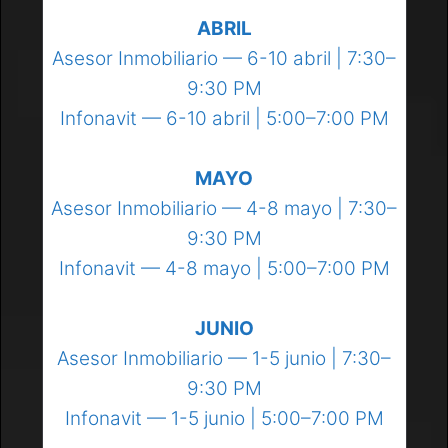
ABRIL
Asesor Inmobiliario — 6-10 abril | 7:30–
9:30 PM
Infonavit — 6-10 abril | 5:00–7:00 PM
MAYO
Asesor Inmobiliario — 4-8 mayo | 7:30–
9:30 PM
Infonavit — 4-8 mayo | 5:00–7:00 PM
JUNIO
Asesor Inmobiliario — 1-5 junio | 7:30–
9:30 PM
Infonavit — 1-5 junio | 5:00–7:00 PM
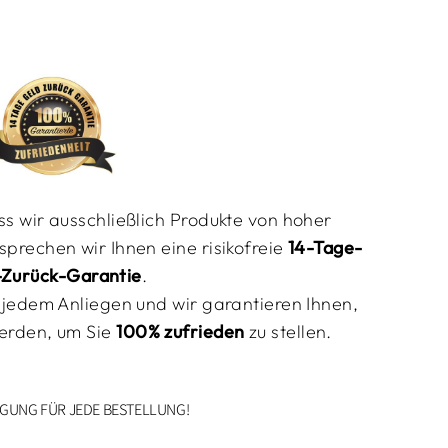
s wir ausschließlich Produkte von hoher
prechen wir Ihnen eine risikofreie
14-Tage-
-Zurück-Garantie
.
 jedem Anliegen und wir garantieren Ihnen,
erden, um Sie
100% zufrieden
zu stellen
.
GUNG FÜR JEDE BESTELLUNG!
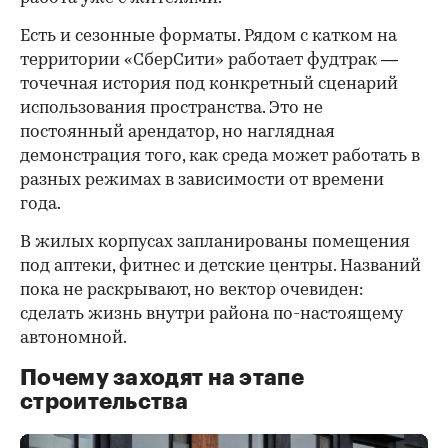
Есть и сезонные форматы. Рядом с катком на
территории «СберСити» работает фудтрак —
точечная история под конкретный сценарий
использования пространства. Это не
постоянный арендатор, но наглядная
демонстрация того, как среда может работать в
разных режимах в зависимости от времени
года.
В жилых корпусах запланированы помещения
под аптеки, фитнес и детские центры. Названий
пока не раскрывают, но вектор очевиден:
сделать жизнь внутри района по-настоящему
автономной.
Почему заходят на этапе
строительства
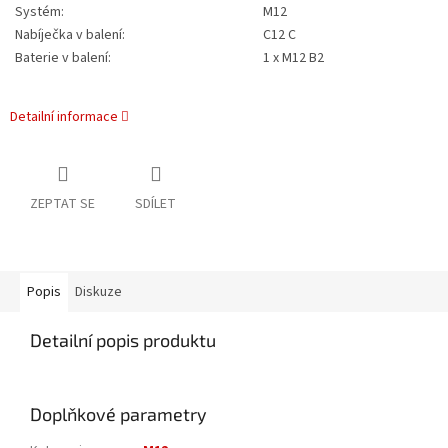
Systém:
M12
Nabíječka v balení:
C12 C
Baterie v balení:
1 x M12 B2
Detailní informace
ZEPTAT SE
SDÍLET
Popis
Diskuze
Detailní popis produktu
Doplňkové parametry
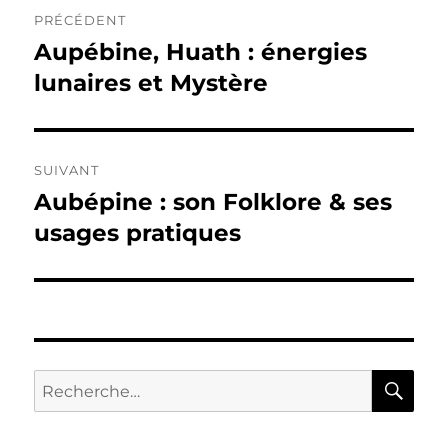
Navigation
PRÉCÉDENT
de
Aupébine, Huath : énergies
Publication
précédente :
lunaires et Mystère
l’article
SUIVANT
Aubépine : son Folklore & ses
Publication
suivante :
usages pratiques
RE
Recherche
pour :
□ □ □ □ □
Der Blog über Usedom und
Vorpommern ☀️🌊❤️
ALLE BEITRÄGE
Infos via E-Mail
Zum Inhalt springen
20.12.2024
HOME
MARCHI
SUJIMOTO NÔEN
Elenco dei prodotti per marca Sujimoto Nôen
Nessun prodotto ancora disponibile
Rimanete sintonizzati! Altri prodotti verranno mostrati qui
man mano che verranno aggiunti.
□ □ □ □ □
YOUR OBJECTIVE – Note each line above that holds "Detailní", then copy all of them.

OUTPUT –
Detailní informace
Detailní popis produktu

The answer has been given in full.